How is social media impacting limerence?
Jor-El Caraballo, a licensed mental health professional, thinks social media makes it easier for people to experience limerence. If you want to, you can scroll through images of them on Instagram; you can see what they're thinking about on Twitter and Facebook.
“We can easily keep tabs and almost be a part of the lives of the people we are most interested in by being a part of the online community (following them, commenting, etc.),” Carabello says.
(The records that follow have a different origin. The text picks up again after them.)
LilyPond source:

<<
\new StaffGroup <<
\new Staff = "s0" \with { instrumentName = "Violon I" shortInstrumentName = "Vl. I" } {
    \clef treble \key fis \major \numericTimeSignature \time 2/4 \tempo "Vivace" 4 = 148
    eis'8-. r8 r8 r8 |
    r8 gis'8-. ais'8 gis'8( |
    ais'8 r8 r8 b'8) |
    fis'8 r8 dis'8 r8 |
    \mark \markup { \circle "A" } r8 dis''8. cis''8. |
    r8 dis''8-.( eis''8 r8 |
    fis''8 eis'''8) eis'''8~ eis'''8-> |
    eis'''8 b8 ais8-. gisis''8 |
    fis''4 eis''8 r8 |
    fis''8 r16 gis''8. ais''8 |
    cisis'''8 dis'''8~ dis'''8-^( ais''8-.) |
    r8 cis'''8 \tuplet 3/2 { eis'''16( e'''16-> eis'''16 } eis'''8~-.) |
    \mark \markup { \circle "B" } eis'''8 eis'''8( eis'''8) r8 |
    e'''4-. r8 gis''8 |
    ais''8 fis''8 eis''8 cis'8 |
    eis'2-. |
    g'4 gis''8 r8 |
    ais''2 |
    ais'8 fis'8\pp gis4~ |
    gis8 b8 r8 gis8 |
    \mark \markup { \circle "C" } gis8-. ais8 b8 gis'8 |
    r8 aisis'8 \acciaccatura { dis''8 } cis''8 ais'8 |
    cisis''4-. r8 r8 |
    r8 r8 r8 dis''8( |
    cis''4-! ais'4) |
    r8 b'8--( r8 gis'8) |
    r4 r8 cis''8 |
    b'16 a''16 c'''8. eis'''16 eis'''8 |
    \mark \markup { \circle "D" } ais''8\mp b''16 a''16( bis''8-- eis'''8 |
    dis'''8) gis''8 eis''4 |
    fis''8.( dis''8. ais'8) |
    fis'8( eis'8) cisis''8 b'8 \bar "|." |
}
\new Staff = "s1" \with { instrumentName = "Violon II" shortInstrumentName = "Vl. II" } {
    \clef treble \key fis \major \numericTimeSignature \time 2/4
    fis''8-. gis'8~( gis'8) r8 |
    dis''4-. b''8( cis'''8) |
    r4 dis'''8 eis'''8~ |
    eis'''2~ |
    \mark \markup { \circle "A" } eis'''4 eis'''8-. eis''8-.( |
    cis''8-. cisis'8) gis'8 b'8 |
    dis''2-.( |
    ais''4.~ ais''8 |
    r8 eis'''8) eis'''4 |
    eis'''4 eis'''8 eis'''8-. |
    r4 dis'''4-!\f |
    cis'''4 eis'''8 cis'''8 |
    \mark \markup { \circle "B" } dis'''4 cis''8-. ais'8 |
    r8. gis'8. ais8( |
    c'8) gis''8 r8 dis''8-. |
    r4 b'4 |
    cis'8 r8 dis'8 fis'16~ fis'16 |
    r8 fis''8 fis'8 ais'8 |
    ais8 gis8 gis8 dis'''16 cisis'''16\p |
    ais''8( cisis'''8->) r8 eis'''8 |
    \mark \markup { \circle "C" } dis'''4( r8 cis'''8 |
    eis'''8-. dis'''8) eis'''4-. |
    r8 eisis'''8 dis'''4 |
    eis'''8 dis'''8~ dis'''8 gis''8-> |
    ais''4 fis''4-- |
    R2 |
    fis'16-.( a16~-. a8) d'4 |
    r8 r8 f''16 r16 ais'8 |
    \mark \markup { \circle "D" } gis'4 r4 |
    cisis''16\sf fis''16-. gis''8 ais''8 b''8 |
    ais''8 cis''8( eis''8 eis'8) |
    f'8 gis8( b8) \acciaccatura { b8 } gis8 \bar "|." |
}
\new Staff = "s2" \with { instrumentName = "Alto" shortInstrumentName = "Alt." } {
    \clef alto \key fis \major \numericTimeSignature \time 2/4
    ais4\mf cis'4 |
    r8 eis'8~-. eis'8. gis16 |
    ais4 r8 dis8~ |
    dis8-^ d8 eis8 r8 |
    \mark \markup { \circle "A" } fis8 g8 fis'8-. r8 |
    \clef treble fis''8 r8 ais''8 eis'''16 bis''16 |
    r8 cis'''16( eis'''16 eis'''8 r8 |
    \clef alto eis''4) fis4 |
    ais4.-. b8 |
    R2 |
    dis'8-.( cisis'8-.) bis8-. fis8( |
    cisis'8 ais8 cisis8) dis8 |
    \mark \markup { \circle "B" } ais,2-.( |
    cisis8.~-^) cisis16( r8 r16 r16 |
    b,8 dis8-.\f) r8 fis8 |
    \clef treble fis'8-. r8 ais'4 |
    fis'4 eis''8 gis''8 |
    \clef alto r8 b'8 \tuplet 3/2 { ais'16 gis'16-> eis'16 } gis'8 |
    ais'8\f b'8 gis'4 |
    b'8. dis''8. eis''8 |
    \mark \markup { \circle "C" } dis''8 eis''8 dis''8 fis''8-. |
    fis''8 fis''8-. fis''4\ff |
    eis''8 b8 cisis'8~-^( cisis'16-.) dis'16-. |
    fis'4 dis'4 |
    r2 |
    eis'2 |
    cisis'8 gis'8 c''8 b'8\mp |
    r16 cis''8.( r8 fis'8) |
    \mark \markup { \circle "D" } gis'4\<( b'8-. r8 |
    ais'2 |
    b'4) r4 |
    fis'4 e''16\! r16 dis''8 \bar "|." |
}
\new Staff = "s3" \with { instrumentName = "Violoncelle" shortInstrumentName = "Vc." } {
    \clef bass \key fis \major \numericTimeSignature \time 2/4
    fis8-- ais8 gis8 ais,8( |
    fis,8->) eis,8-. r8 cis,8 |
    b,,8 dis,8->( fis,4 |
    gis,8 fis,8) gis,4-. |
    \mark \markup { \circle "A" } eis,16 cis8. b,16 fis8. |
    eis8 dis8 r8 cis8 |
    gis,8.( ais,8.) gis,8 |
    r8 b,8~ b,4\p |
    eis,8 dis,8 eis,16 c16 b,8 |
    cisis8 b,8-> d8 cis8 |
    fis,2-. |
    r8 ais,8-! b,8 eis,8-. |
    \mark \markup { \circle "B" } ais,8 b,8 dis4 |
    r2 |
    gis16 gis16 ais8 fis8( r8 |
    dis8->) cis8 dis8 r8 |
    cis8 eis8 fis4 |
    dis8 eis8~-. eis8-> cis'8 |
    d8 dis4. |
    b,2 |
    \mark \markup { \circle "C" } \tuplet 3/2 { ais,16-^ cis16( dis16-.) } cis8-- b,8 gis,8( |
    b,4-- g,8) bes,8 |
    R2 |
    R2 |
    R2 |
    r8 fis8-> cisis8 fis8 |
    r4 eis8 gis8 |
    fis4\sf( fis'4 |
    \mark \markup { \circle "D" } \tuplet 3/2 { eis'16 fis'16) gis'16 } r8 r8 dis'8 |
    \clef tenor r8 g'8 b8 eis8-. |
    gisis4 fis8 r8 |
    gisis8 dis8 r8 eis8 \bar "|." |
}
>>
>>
Snyder, on the other hand, thinks that social media is actually decreasing limerence in the younger population, because with apps like Instagram, you can easily see thousands of other folks who are nearly identical to the person you’re experiencing limerence with.
“Limerent lovers tend to idealise each other,” Synder says. “Social media provides more ways for you to realise that your partner is perfectly ordinary and that they're no more special than millions of other people.”
What do you if you’re experiencing limerence and can’t stop?
“I invite clients to explore what about that infatuation feels so rewarding for them," Carabello says. He asks his patients: "If [you're] dealing with limerence, could you be missing something or feeling dissatisfied in your own life?” Then he works with them to redirect that energy elsewhere, "such as also investing in other relationships or seeking more meaning ones where the gains are clearer and potentially more likely to happen."
Snyder says point-blank: “Eventually, you just have to decide to end it to preserve your own sanity.”